Research shows that these and other steps are needed, not only in football but also in many other sports, including hockey, boxing and baseball. A study in the July 2009 Journal of Neuropathology & Experimental Neurology found progressive, degenerative brain disease in retired football players, wrestlers and boxers who had sustained repeated head trauma such as concussions. The Centers for Disease Control and Prevention estimates that more than 400,000 young athletes get concussions each year. Four in 10 high school athletes with concussions return to play too soon, according to the Center for Injury Research and Policy.
The medical community has taken steps to protect against the health effects of concussions by offering guidance to physicians who deal with concussions, both on the field and in the office. In 2006, the American College of Sports Medicine published guidelines to help physicians diagnose and treat concussions in athletes. In October, the American Academy of Neurology issued a position statement that players who may have a concussion should be kept from returning to action until evaluated by a physician.
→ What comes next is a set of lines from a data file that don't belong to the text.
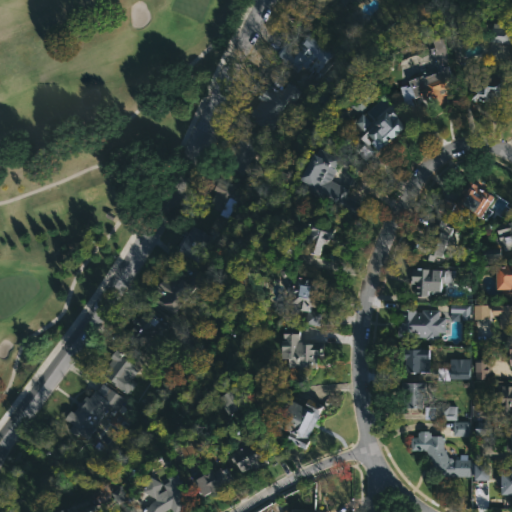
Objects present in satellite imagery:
building: (343, 1)
park: (189, 7)
building: (500, 34)
building: (501, 34)
building: (439, 46)
building: (305, 51)
building: (438, 53)
building: (493, 79)
building: (426, 87)
building: (428, 88)
building: (486, 91)
building: (363, 97)
building: (270, 106)
building: (270, 106)
building: (361, 106)
road: (133, 112)
building: (387, 129)
park: (87, 141)
road: (495, 150)
building: (241, 151)
building: (326, 181)
building: (327, 184)
building: (223, 201)
building: (467, 203)
building: (467, 203)
road: (139, 218)
road: (147, 230)
building: (505, 236)
building: (318, 237)
road: (103, 238)
building: (318, 240)
building: (435, 240)
building: (436, 241)
building: (193, 244)
building: (195, 244)
building: (503, 277)
building: (426, 281)
building: (428, 281)
building: (504, 282)
building: (179, 290)
building: (172, 291)
park: (15, 292)
building: (305, 298)
building: (305, 298)
road: (366, 304)
building: (460, 310)
building: (481, 311)
building: (459, 312)
building: (481, 312)
building: (504, 315)
building: (503, 316)
building: (419, 324)
building: (424, 325)
building: (145, 328)
building: (149, 334)
building: (511, 351)
building: (297, 354)
building: (298, 355)
building: (511, 356)
building: (416, 359)
building: (416, 360)
building: (119, 366)
building: (124, 366)
building: (459, 369)
building: (459, 369)
building: (482, 369)
building: (482, 370)
building: (413, 393)
building: (413, 395)
building: (506, 397)
building: (229, 398)
building: (506, 398)
building: (230, 401)
building: (92, 410)
building: (90, 412)
building: (440, 412)
building: (440, 413)
building: (484, 417)
building: (299, 422)
building: (298, 423)
building: (460, 428)
building: (484, 428)
building: (461, 429)
building: (511, 447)
building: (511, 448)
building: (247, 456)
building: (440, 456)
building: (441, 456)
building: (248, 457)
building: (481, 472)
building: (482, 472)
road: (297, 475)
building: (208, 480)
building: (214, 480)
building: (505, 482)
building: (506, 482)
road: (394, 492)
building: (164, 494)
building: (163, 496)
building: (76, 507)
building: (133, 511)
building: (300, 511)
The American Medical Association is calling for more protection of young athletes from the impact of concussions. At its Interim Meeting in November, the AMA House of Delegates adopted policy that youths suspected of sustaining a concussion need written approval by a physician before they can return to play or practice.
The AMA will promote adoption of this requirement for school and other organized youth sports. The Association also will encourage educational efforts to improve understanding of concussions among coaches, trainers, athletes and parents.
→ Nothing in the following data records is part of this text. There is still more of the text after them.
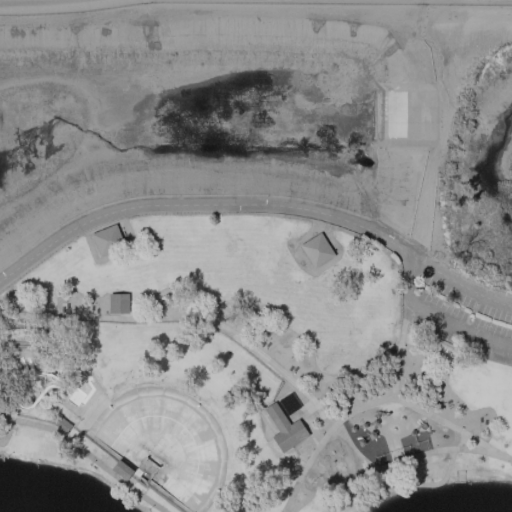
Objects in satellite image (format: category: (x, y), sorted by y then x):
road: (256, 207)
building: (106, 240)
building: (315, 250)
park: (256, 259)
building: (117, 303)
road: (432, 318)
parking lot: (460, 318)
road: (230, 333)
road: (398, 351)
road: (412, 406)
building: (284, 427)
building: (284, 428)
road: (457, 439)
road: (86, 454)
road: (394, 464)
road: (413, 485)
Delegates also took steps to protect youths from sustaining head injuries while snow skiing or snowboarding. They adopted policy that the AMA support legislation requiring the use of helmets by youths 17 and under during both sports activities. The policy encourages adults to use helmets, too.
Physicians should educate their patients about the importance of using helmets while skiing and snowboarding, the policy says. Rental helmets should be available at commercial skiing and snowboarding areas, it adds.
The AMA has added its voice to the important public health issue of ensuring the safety of pro athletes, school players and weekend warriors from injuries such as concussions.
Physicians play a vital role in limiting the health effects of concussions, and it stands to reason that the doctor has the final word on a player's well-being before any return to play is allowed. With doctors keeping an eye on the action from the sidelines, fields of play across the nation will be safer for everyone.